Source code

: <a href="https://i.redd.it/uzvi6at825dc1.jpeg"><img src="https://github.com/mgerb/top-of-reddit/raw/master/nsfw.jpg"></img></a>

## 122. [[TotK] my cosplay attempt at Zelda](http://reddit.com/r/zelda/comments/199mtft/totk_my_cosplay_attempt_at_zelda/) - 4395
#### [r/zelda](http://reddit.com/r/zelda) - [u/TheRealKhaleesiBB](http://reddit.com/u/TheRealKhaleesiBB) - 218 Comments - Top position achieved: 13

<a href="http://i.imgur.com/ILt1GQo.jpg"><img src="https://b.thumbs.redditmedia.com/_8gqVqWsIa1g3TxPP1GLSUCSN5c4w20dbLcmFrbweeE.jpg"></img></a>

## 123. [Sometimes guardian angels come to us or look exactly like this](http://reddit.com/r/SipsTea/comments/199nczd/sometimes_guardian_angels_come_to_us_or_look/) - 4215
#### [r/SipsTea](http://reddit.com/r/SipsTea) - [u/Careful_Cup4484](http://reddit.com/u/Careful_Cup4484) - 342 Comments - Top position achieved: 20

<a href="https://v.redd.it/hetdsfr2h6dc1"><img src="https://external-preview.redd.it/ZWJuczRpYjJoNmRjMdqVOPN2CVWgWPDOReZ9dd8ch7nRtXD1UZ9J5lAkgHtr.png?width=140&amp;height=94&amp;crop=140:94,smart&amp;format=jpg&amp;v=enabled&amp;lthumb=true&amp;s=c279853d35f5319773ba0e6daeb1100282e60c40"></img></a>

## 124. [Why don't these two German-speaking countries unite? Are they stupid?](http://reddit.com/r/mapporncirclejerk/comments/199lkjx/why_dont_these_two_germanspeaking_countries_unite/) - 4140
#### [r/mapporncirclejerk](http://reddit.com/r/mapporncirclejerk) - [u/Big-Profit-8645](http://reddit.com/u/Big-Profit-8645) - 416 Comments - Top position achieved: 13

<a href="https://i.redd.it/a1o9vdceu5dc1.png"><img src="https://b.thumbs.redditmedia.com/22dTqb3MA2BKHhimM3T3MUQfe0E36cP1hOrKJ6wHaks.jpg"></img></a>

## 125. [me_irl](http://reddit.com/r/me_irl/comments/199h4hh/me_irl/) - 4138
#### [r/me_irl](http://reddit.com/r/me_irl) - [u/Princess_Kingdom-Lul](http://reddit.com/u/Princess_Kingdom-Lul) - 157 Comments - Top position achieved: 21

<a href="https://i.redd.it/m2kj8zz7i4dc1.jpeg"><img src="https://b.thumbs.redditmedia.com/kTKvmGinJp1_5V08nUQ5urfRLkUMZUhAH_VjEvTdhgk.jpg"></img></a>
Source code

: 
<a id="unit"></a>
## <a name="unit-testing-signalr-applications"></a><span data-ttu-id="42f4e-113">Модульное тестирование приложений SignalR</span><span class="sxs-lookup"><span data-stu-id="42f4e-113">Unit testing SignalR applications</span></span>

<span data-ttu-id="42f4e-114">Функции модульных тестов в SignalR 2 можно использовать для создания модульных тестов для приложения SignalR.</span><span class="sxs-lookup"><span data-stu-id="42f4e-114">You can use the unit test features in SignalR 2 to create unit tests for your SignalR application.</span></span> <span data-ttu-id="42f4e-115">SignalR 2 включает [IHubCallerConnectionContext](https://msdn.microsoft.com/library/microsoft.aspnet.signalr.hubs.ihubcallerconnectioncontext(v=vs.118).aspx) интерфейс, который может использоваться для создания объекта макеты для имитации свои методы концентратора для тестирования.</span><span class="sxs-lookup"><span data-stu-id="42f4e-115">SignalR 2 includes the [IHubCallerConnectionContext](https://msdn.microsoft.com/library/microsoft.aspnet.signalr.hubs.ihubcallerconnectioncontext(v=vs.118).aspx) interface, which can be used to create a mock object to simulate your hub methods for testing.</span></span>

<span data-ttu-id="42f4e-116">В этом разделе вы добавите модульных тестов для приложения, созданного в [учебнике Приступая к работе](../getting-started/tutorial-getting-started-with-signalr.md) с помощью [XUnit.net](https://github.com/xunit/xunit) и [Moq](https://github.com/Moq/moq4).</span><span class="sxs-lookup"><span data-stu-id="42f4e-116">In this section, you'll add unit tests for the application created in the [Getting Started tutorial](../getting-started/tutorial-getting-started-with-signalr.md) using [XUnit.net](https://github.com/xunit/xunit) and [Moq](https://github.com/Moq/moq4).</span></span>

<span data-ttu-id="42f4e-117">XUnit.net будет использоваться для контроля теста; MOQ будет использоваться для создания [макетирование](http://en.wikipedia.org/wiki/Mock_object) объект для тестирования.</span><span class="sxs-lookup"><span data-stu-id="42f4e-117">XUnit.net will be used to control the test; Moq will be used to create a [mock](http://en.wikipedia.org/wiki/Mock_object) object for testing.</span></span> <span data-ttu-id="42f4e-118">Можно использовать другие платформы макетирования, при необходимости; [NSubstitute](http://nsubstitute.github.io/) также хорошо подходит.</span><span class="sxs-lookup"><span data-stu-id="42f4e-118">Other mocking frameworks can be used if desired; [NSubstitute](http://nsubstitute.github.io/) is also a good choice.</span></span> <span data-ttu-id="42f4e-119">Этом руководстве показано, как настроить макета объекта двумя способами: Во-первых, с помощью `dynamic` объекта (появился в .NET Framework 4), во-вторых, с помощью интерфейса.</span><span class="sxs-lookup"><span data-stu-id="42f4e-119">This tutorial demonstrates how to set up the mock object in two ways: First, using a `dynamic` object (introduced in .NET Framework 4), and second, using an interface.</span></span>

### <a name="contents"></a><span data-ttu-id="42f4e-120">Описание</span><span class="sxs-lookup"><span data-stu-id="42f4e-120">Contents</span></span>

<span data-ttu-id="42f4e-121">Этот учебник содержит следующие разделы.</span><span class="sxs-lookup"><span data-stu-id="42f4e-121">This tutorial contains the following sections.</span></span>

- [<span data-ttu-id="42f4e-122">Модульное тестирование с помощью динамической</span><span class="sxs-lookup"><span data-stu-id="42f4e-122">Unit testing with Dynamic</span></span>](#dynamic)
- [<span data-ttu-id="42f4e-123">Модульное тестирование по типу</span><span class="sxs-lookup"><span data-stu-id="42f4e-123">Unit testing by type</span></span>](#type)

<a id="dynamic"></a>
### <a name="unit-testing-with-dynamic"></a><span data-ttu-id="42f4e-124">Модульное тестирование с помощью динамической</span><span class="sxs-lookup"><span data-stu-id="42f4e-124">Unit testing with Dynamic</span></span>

○ ○ ○ ○ ○

Prompt:
Which of the lines above contain "redditmedia"? Return them all.

Completed task:
<a href="http://i.imgur.com/ILt1GQo.jpg"><img src="https://b.thumbs.redditmedia.com/_8gqVqWsIa1g3TxPP1GLSUCSN5c4w20dbLcmFrbweeE.jpg"></img></a>
<a href="https://i.redd.it/a1o9vdceu5dc1.png"><img src="https://b.thumbs.redditmedia.com/22dTqb3MA2BKHhimM3T3MUQfe0E36cP1hOrKJ6wHaks.jpg"></img></a>
<a href="https://i.redd.it/m2kj8zz7i4dc1.jpeg"><img src="https://b.thumbs.redditmedia.com/kTKvmGinJp1_5V08nUQ5urfRLkUMZUhAH_VjEvTdhgk.jpg"></img></a>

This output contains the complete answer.